Oil has been very volatile over the past three years, swinging from a high of $106 per barrel in June 2014 to $26 in February 2016. Historically, both supply and demand have been fairly inelastic which has resulted in fairly modest shifts in producer/consumer behavior translating into large price moves. The supply response function has historically been slow; if the world suddenly needs another 1 million barrels a day, there isn’t a dormant oil field that can be suddenly switched on. From discovery to production with a conventional field is years. Similarly, if supply is just a little more than the world needs (as was the case in 2015) it takes quite a price drop to induce a supply reduction.

Conventional oil (and gas) projects are long cycle. By contrast, U.S. shale is short cycle in that wells can be drilled inexpensively and begin producing within months, with the high initial production rates allowing faster payback of capital invested. The availability of short cycle oil projects should make the supply response function shorter, which in turn should reduce the volatility of oil. This is why Exxon Mobil and other major energy firms are redirecting their capital spending (see Why Shale Upends Conventional Thinking).

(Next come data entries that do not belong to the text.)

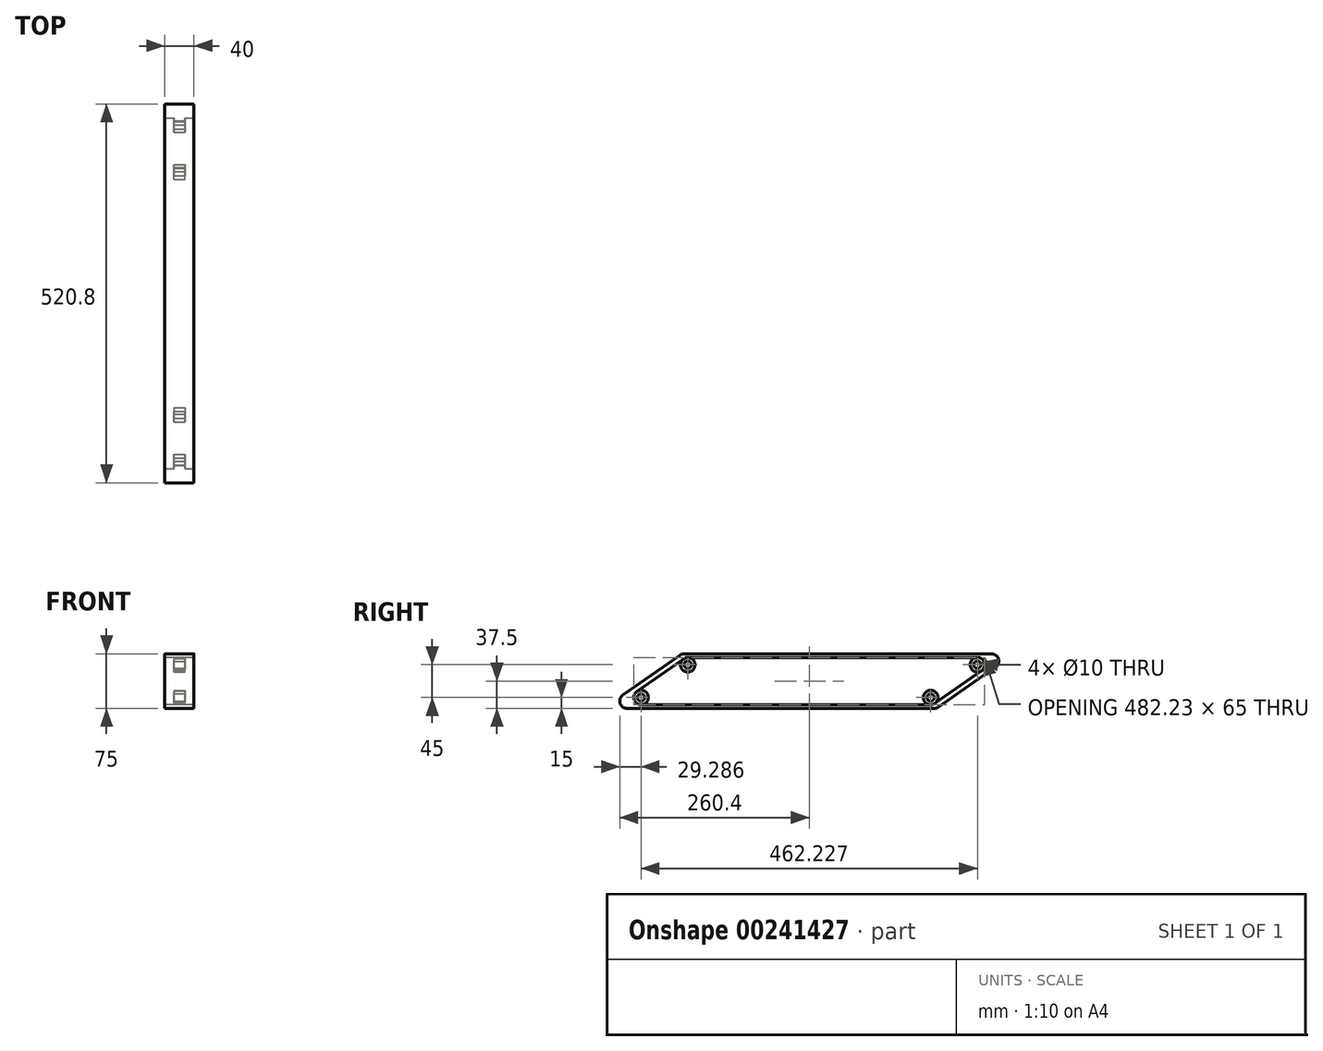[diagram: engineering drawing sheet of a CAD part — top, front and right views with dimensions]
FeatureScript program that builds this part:
annotation { "Feature Type Name" : "Feature", "Feature Type Description" : "" }
export const myFeature = defineFeature(function(context is Context, id is Id, definition is map)
    precondition{}
    {
        {
            var Q0;
            Q0=qCreatedBy(makeId("Right.planeOp"),FACE);
            cPlane(context, id + "F0", {"entities" : qUnion([Q0]), "cplaneType" : CPlaneType.OFFSET, "offset" : 20 * mm, "width" : 150 * mm, "height" : 150 * mm});
        }
        {
            var Q0;
            Q0=qCreatedBy(makeId("Right.planeOp"),FACE);
            var sketch = newSketch(context, id + "F1", { "sketchPlane" : qUnion([Q0])});
            skLineSegment(sketch, "E0.bottom", {"start": v(175, 37.5) * mm, "end": v(-175, 37.5) * mm});
            skLineSegment(sketch, "E0.top", {"start": v(175, -37.5) * mm, "end": v(-175, -37.5) * mm});
            skLineSegment(sketch, "E0.left", {"start": v(175, 37.5) * mm, "end": v(175, -37.5) * mm});
            skLineSegment(sketch, "E0.right", {"start": v(-175, 37.5) * mm, "end": v(-175, -37.5) * mm});
            skPoint(sketch, "E0.middle", {"position": v(0, 0) * mm});
            skLineSegment(sketch, "E1", {"start": v(175, -37.5) * mm, "end": v(282.11, 37.5) * mm});
            skLineSegment(sketch, "E2", {"start": v(282.11, 37.5) * mm, "end": v(175, 37.5) * mm});
            skLineSegment(sketch, "E3", {"start": v(-175, 37.5) * mm, "end": v(-282.11, -37.5) * mm});
            skLineSegment(sketch, "E4", {"start": v(-282.11, -37.5) * mm, "end": v(-175, -37.5) * mm});
            skLineSegment(sketch, "E5.bottom", {"start": v(170, 32.5) * mm, "end": v(-170, 32.5) * mm});
            skLineSegment(sketch, "E5.top", {"start": v(170, -32.5) * mm, "end": v(-170, -32.5) * mm});
            skLineSegment(sketch, "E5.left", {"start": v(170, 32.5) * mm, "end": v(170, -32.5) * mm});
            skLineSegment(sketch, "E5.right", {"start": v(-170, 32.5) * mm, "end": v(-170, -32.5) * mm});
            skLineSegment(sketch, "E6", {"start": v(170, -32.5) * mm, "end": v(262.83, 32.5) * mm});
            skLineSegment(sketch, "E7", {"start": v(262.83, 32.5) * mm, "end": v(170, 32.5) * mm});
            skLineSegment(sketch, "E8", {"start": v(-170, 32.5) * mm, "end": v(-262.83, -32.5) * mm});
            skLineSegment(sketch, "E9", {"start": v(-262.83, -32.5) * mm, "end": v(-170, -32.5) * mm});
            skSolve(sketch);
        }
        {
            var Q0;
            Q0 = qSketchRegion(id + "F1", true);
            extrude(context, id + "F2", {"entities" : qUnion([Q0]), "depth" : 40 * mm});
        }
        {
            var Q0;
            Q0=makeQuery(id+"F2.opExtrude","SWEPT_EDGE",EDGE,{"disambiguationData":[OSD([sQuery(id+"F1.wireOp",EDGE,"E1"),sQuery(id+"F1.wireOp",EDGE,"E2")])]});
            var Q1;
            Q1=makeQuery(id+"F2.opExtrude","SWEPT_EDGE",EDGE,{"disambiguationData":[OSD([sQuery(id+"F1.wireOp",EDGE,"E6"),sQuery(id+"F1.wireOp",EDGE,"E7")])]});
            var Q2;
            Q2=makeQuery(id+"F2.opExtrude","SWEPT_EDGE",EDGE,{"disambiguationData":[OSD([sQuery(id+"F1.wireOp",EDGE,"E5.top"),sQuery(id+"F1.wireOp",EDGE,"E5.left"),sQuery(id+"F1.wireOp",EDGE,"E6")])]});
            var Q3;
            Q3=makeQuery(id+"F2.opExtrude","SWEPT_EDGE",EDGE,{"disambiguationData":[OSD([sQuery(id+"F1.wireOp",EDGE,"E3"),sQuery(id+"F1.wireOp",EDGE,"E4")])]});
            var Q4;
            Q4=makeQuery(id+"F2.opExtrude","SWEPT_EDGE",EDGE,{"disambiguationData":[OSD([sQuery(id+"F1.wireOp",EDGE,"E0.bottom"),sQuery(id+"F1.wireOp",EDGE,"E0.right"),sQuery(id+"F1.wireOp",EDGE,"E3")])]});
            var Q5;
            Q5=makeQuery(id+"F2.opExtrude","SWEPT_EDGE",EDGE,{"disambiguationData":[OSD([sQuery(id+"F1.wireOp",EDGE,"E5.bottom"),sQuery(id+"F1.wireOp",EDGE,"E5.right"),sQuery(id+"F1.wireOp",EDGE,"E8")])]});
            var Q6;
            Q6=makeQuery(id+"F2.opExtrude","SWEPT_EDGE",EDGE,{"disambiguationData":[OSD([sQuery(id+"F1.wireOp",EDGE,"E8"),sQuery(id+"F1.wireOp",EDGE,"E9")])]});
            var Q7;
            Q7=makeQuery(id+"F2.opExtrude","SWEPT_EDGE",EDGE,{"disambiguationData":[OSD([sQuery(id+"F1.wireOp",EDGE,"E0.top"),sQuery(id+"F1.wireOp",EDGE,"E0.left"),sQuery(id+"F1.wireOp",EDGE,"E1")])]});
            fillet(context, id + "F3", {"entities" : qUnion([Q0, Q1, Q2, Q3, Q4, Q5, Q6, Q7]), "radius" : 10 * mm, "tangentPropagation" : true, "allowEdgeOverflow" : false});
        }
        {
            var Q0;
            Q0=qCreatedBy(id+"F0.planeOp",FACE);
            var sketch = newSketch(context, id + "F4", { "sketchPlane" : qUnion([Q0])});
            skCircle(sketch, "E10", {"center": v(-166.85, 22.5) * mm, "radius": 10 * mm});
            skCircle(sketch, "E11", {"center": v(-231.11, -22.5) * mm, "radius": 10 * mm});
            skCircle(sketch, "E12", {"center": v(166.85, -22.5) * mm, "radius": 10 * mm});
            skCircle(sketch, "E13", {"center": v(231.11, 22.5) * mm, "radius": 10 * mm});
            skCircle(sketch, "E14", {"center": v(-166.85, 22.5) * mm, "radius": 5 * mm});
            skCircle(sketch, "E15", {"center": v(-231.11, -22.5) * mm, "radius": 5 * mm});
            skCircle(sketch, "E16", {"center": v(231.11, 22.5) * mm, "radius": 5 * mm});
            skCircle(sketch, "E17", {"center": v(166.85, -22.5) * mm, "radius": 5 * mm});
            skSolve(sketch);
        }
        {
            var Q0;
            Q0 = qSketchRegion(id + "F4", true);
            extrude(context, id + "F5", {"entities" : qUnion([Q0]), "operationType" : NewBodyOperationType.ADD, "endBound" : BoundingType.SYMMETRIC, "oppositeDirection" : true, "depth" : 15 * mm});
        }
    });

Our thanks go to good friend and client Gerry Gaudet for directing us to the chart above. It compares the dispersion of oil forecasts in recent years, and the range is the narrowest in a decade. In other words, market participants are converging on a narrower likely price range for oil price as they incorporate the growing role of short cycle, U.S. shale into their supply models. This greater certainty is also likely to flatten the price curve for oil and perhaps even cause it to invert to backwardation (i.e. future prices lower than current), at least until something happens to upset these forecasts. One inference (apart from unexciting times for oil traders) is that projects with a breakeven much above $80 a barrel are going to be hard to finance since so few forecasters expect that high a price.